Last month I wrote about taking August off to write. It didn't go quite according to plan and I'm wondering if that's because I'm not dedicated enough to my writing. Maybe I'm not really a writer, deep inside? Do I need to be more single-minded, more disciplined? More obsessed?
A writer I respect once told me that writing must come first, always. It took me years to get over her dictum because I knew that a sad child or an ill partner would always come first for me, so I believed I couldn't be a proper writer.
The thing is, that life has a tendency of happening at you even if your main character is teetering on the brink and desperately needs you to write the next scene.
Real though my characters are to me, they don't die if I ignore them for a few weeks. They just get a bit pale and I get frustrated.
So here's what happened with my glorious month off. I spent the first two weeks of it sorting out family stuff that popped up the moment I cleared my desk. Very neat timing, very frustrating, but needs must.
Or must they? I'm willing to bet that Virginia Woolf and James Joyce and all those people I think of as serious writers didn't abandon their manuscripts for weeks while they drove around the country sorting out care packages, or interrogating GPs, or comforting someone whose life's about to change completely. Or, come to that, buying the weekly shop and cooking the evening meals.
The thing is, these things I do are part of me, so they're also part of me as a writer. I don't write domestic dramas, but I do write stories with people in them and everything I do feeds my writing.
The problem is finding time and space to think about my story and put the resulting words on the page.
Not writing for those first two weeks of August was awful. I got angry. I felt bad about being angry but I'm just not going to write a novel when someone I love is struggling. In the third week of August though, things calmed down and I wrote and wrote.
Then I had one week left. Just one week - I'd hoped to finish my first draft over the summer and there was no way, absolutely no way I could do that. What's more my house would be full of people, and I'd never be able to concentrate - I wanted to be able to wander around talking to myself, lie on the floor to think, write at midnight or ten in the morning, whatever it took. So I took a deep breath, rented a flat in Hastings for four days, and caught the train with a bag holding my laptop and a swimming costume, and told my family that I was running away.
I think they understood. My family is a lovely family.
Hastings was heaven. I wrote, I thought, I wrote and I thought. I swam and walked up the cliffs. I slept after breakfast and dreamed of my characters and no one interrupted them. I talked to no one except some old friends with whom I had supper one night, and Deborah behind the bar of the Crown pub opposite, who made me excellent coffee each morning. That's all the human contact I needed.

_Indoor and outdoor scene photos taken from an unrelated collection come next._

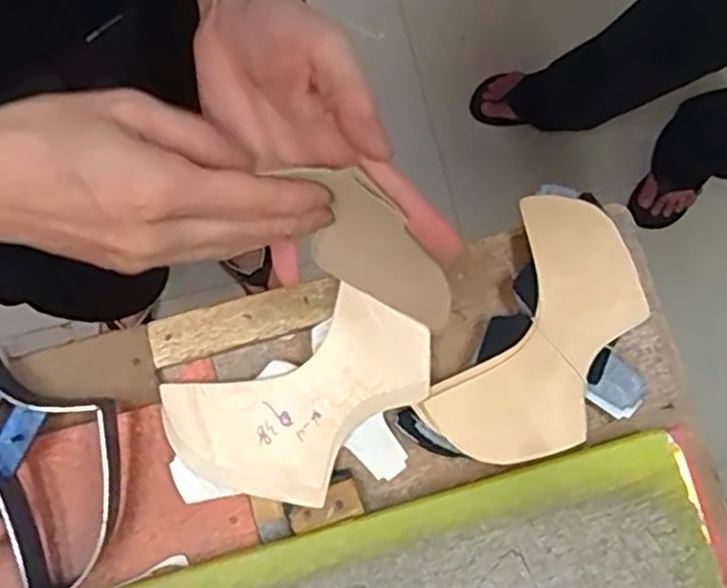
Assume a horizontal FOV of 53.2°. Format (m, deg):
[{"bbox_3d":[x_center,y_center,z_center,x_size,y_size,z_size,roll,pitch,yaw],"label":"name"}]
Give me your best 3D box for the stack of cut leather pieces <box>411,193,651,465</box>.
[{"bbox_3d":[0.122,0.027,0.488,0.099,0.014,0.184,28,82,7],"label":"stack of cut leather pieces"}]

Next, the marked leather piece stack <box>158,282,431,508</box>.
[{"bbox_3d":[-0.038,0.074,0.485,0.176,0.009,0.117,-29,85,0],"label":"marked leather piece stack"}]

I'm back now, and working again. But a month away from my desk - even if half of it wasn't spent writing - has given me a fresh determination to finish my novel. I took a couple of hours off yesterday to write and I'll do the same today.

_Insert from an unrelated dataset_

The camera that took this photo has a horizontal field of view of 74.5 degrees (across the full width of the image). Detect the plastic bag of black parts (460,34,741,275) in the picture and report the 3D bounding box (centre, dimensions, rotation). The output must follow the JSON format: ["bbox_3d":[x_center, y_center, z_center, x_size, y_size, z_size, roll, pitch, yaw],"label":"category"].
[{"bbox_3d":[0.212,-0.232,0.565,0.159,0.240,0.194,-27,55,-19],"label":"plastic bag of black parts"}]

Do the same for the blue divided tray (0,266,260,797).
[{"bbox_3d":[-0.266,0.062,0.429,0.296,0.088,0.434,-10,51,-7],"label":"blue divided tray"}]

The thing is, I suspect that writing slow suits me. I've only just understood my second main character's motivation. I began to see it last week while watching a bunch of people at a neighbouring breakfast table in a conference centre play power over their muesli. I spent the next few days driving up and down the country listening to old, old music, with that scene simmering in my mind. It's on the page now, transplanted and transformed and I know what's happening in my story far better. Sometimes a good story just takes time, and I'm ok with that.